As much as I walk, I will almost always be on the side of pedestrian rights but there is one habit which I will not support. There was a several-decades-old trend until the 1990s to not include sidewalks in suburban areas. This really exacerbated the car-as-the-only-way-to-get-around mentality in most of suburban America. Pedestrians always need to be alert if they choose to walk on the side of the road, especially in walker-unfriendly cities like Atlanta where the car is king. People are getting run over all the time from either inattentive or rude drivers. Cyclists are also victims to this mentality but they at least can speed out of the way of a bad driver, giving them a little bit more of a chance against a wayward car as opposed to a pedestrian.
With all that being said, I do get agitated when I see walkers/runners/joggers walking in the road when they are right next to a sidewalk. While a sidewalk isn’t a safe haven entirely, it sure reduces your chances of being sideswiped or run over. Why force a car to be partially in another lane just because you can’t use the sidewalk intended for your purpose? Even more mind boggling is when I see parents pushing their children’s stroller in the street and there is a sidewalk right next to them. Now you’re exposing yourself and the future of your family all because you don’t want to run the stroller over the sidewalk cracks? It’s inexcusable, in my opinion.
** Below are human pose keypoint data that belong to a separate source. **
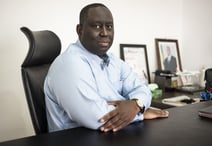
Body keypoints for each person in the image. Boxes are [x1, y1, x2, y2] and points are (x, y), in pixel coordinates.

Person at [44, 3, 169, 133]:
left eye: (109, 27)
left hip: (110, 136)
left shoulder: (113, 61)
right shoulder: (69, 64)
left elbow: (143, 89)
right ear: (80, 30)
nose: (104, 33)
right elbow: (96, 117)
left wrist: (136, 104)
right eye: (97, 26)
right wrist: (141, 112)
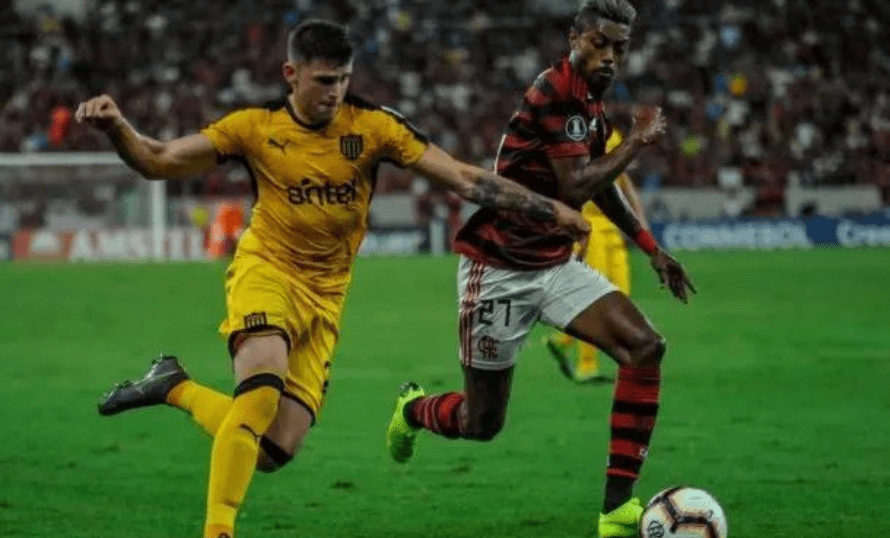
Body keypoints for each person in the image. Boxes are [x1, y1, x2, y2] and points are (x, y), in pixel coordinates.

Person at [77, 19, 589, 538]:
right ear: (290, 74)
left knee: (274, 448)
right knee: (258, 395)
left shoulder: (373, 128)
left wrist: (550, 210)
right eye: (324, 80)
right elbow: (158, 160)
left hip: (326, 297)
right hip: (267, 271)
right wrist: (119, 127)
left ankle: (174, 387)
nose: (336, 91)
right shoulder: (254, 127)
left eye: (343, 78)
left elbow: (462, 176)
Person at [384, 2, 696, 538]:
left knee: (645, 346)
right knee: (482, 424)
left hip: (553, 265)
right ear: (574, 36)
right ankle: (415, 410)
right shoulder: (555, 92)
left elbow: (596, 186)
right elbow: (575, 185)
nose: (610, 56)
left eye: (620, 48)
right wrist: (638, 144)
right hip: (499, 270)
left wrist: (651, 249)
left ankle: (616, 508)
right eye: (600, 42)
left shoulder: (591, 105)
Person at [544, 129, 650, 383]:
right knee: (593, 299)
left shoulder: (611, 134)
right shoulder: (570, 132)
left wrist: (640, 220)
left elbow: (624, 180)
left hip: (612, 225)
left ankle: (562, 341)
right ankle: (586, 365)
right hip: (588, 225)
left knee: (622, 295)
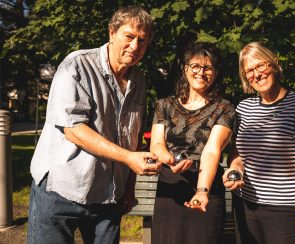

If policemen give tickets for jaywalking (an utterly useless citation), then I think a more offensive and dangerous situation is walking in the road next to a sidewalk. At least with jaywalking you’re only in the road temporarily as opposed to constantly tempting fate. One of the few drawbacks to the area where I live is that the residential areas that were built decades ago that don’t have sidewalk access. Supposedly in the next few years every street in Decatur will have at least one side with sidewalks and it can’t come soon enough, as I am forced to walk in the street to get to the park with my daughter in the stroller. But I must stress I would NOT be in the street if I had a choice. The route that I go has speed bumps so at least the cars are not speeding recklessly through the neighborhood and most of the drivers are very courteous when they drive by.
I stupidly pushed the envelope while in Chicago in terms of pedestrian rights, where if I had the right of way and a car zoomed past me I’d bang on the window telling them so. If you want to know cities that are more pedestrian friendly, take note of the downtown areas and the Walk/Don’t Walk signs. If you have to manually push a button to give you the Walk sign (see Atlanta), pedestrians are second-rate citizens. The last time I was in Chicago I automatically reached for the lightpost to push a button to cross the street, having totally forgotten than the signs in Chicago are automatic. Needless to say, I don't try to pull the same crap on Atlanta roads.
The bottom line is, even if a road only has one side with a sidewalk, cross the street and walk on that side both ways. Don’t tempt fate.